FG to save $10 billion, signs $25bn refineries’ deal with Chinese group




The Nigerian National Petroleum Corporation (NNPC) said on Tuesday three new refineries will be on-stream by 2014, following a deal signed with China State Construction Engineering Corp (CSCEC) in May.


The three refineries will have a combined capacity of 885,000 barrels per day (bpd) and will cost $25 billion. Previously, NNPC said the three refineries would have a capacity of 750,000 bpd and cost $23 billion. The three refineries are to be sited in Lekki, Lagos; Brass in Bayelsa State, and Ajaokuta in Kogi State.
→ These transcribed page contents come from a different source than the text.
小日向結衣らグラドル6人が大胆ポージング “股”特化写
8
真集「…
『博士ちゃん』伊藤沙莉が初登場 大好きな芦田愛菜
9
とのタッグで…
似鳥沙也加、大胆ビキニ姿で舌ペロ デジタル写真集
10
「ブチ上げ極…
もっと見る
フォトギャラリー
On completion, the three Greenfield refineries will position NNPC to engage profitably in the international trading of refined petroleum products.
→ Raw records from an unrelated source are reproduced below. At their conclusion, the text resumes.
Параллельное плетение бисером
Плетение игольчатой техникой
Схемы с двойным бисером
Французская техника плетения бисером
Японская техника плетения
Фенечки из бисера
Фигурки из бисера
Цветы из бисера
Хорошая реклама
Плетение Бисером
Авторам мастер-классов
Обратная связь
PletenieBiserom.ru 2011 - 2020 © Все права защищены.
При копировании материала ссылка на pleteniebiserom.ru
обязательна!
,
Nigeria will also save over $10 billion annually from ending the era of imported refined petroleum products and an estimated $1 billion from the importation of fertilisers and chemicals.In addition, the new plants are capable of generating direct and indirect employment for an estimated 20,000 Nigerians covering the periods of construction and operations.


Speaking in Lagos, Billy Agha, an executive director of NNPC, said the participation of the corporation in the projects would position it to engage profitably in international trading of refined petroleum products. “In addition, the petrochemical complex will source natural gas from the Nigerian Gas master plan to produce polymers, solvent and particularly, gas-based fertilisers that are required to boost Nigeria’s agricultural production”, he said.


He said the new refineries would reinforce the ongoing oil and gas reforms in Nigeria, which are primarily symbolised by the Petroleum Industry Bill (PIB) soon be passed into law and the imminent deregulation of the downstream sector of Nigeria’s petroleum industry.


NNPC aims to accelerate the construction of the new refineries to stem the flood of imported refined products into the country while the Chinese company plans to expand its influence into Africa and establish its foot prints firmly in the oil and gas sector of the country.An industry source told BusinessDay that the investors are emphatic on the areas where logistic problems would be highly minimised such as easy access to coastal locations and a place that has large market for refined petroleum products.


The source said the corporation would want the investors to be involved in the construction of the plants unlike the situation with the existing refineries that were built by different companies for the NNPC to run. Based on these conditions, the investors are said to have now zeroed in on Lagos, Bayelsa and Kogi. But Lagos seems to be top on the list of areas considered for the project in which they would be greatly involved because of the relative security enjoyed by the state and its large coastal line that would not constitute logistic problems.